**** DATA RECORDS

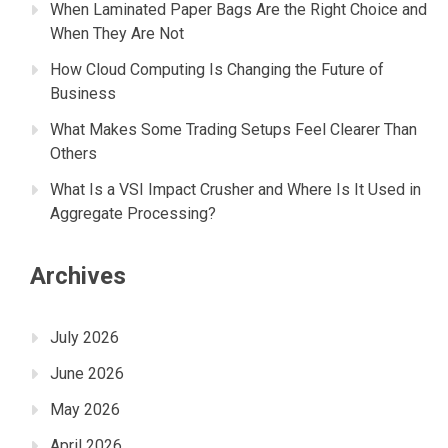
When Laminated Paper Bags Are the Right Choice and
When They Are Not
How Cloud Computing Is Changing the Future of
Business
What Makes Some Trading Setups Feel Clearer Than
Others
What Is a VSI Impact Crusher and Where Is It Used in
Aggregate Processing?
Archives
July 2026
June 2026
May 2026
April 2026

********
**** DATA RECORDS

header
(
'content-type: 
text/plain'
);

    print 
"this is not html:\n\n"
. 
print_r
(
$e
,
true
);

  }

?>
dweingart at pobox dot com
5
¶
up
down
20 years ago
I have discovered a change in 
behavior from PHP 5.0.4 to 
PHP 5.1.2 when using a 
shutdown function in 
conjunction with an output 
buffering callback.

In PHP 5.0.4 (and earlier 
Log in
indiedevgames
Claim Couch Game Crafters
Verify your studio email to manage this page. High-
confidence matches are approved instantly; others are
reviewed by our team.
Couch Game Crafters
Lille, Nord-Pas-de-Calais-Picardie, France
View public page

********

# DESCRIPTION OF THE TASK
The entries above hold a line with "indiedevgames" and a later line with "View public page". Write out exactly those lines and all lines between, nothing more.

# RESULT OF THIS TASK
indiedevgames
Claim Couch Game Crafters
Verify your studio email to manage this page. High-
confidence matches are approved instantly; others are
reviewed by our team.
Couch Game Crafters
Lille, Nord-Pas-de-Calais-Picardie, France
View public page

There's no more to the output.